Saved entries
========

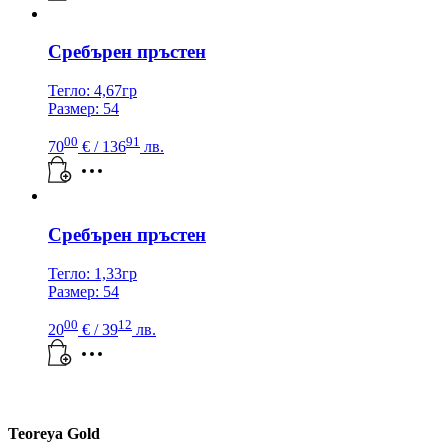
Сребърен пръстен
Тегло: 4,67гр
Размер: 54
00
91
70
€
/ 136
лв.
Сребърен пръстен
Тегло: 1,33гр
Размер: 54
00
12
20
€
/ 39
лв.
Teoreya Gold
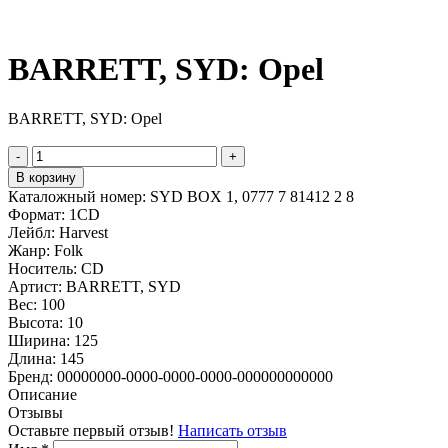
BARRETT, SYD: Opel
BARRETT, SYD: Opel
-
+
В корзину
Каталожный номер:
SYD BOX 1, 0777 7 81412 2 8
Формат:
1CD
Лейбл:
Harvest
Жанр:
Folk
Носитель:
CD
Артист:
BARRETT, SYD
Вес:
100
Высота:
10
Ширина:
125
Длина:
145
Бренд:
00000000-0000-0000-0000-000000000000
Описание
Отзывы
Оставьте первый отзыв!
Написать отзыв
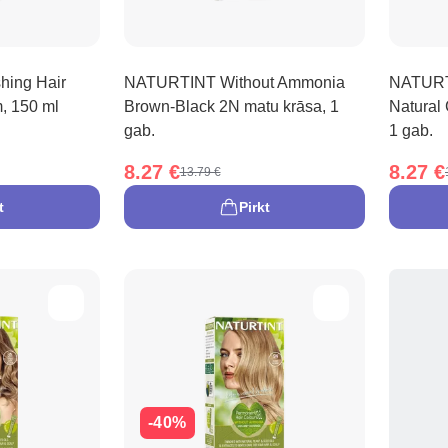
ing Hair
NATURTINT Without Ammonia
NATURT
, 150 ml
Brown-Black 2N matu krāsa, 1
Natural
gab.
1 gab.
8.27 €
8.27 €
13.79 €
t
Pirkt
-40%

========

TASK OBJECTIVE:
Here the job is to print all the entries above exactly, minus the images.

TASK RESPONSE:
Сребърен пръстен
Тегло: 4,67гр
Размер: 54
00
91
70
€
/ 136
лв.
Сребърен пръстен
Тегло: 1,33гр
Размер: 54
00
12
20
€
/ 39
лв.
Teoreya Gold
BARRETT, SYD: Opel
BARRETT, SYD: Opel
-
+
В корзину
Каталожный номер:
SYD BOX 1, 0777 7 81412 2 8
Формат:
1CD
Лейбл:
Harvest
Жанр:
Folk
Носитель:
CD
Артист:
BARRETT, SYD
Вес:
100
Высота:
10
Ширина:
125
Длина:
145
Бренд:
00000000-0000-0000-0000-000000000000
Описание
Отзывы
Оставьте первый отзыв!
Написать отзыв
ing Hair
NATURTINT Without Ammonia
NATURT
, 150 ml
Brown-Black 2N matu krāsa, 1
Natural
gab.
1 gab.
8.27 €
8.27 €
13.79 €
t
Pirkt
-40%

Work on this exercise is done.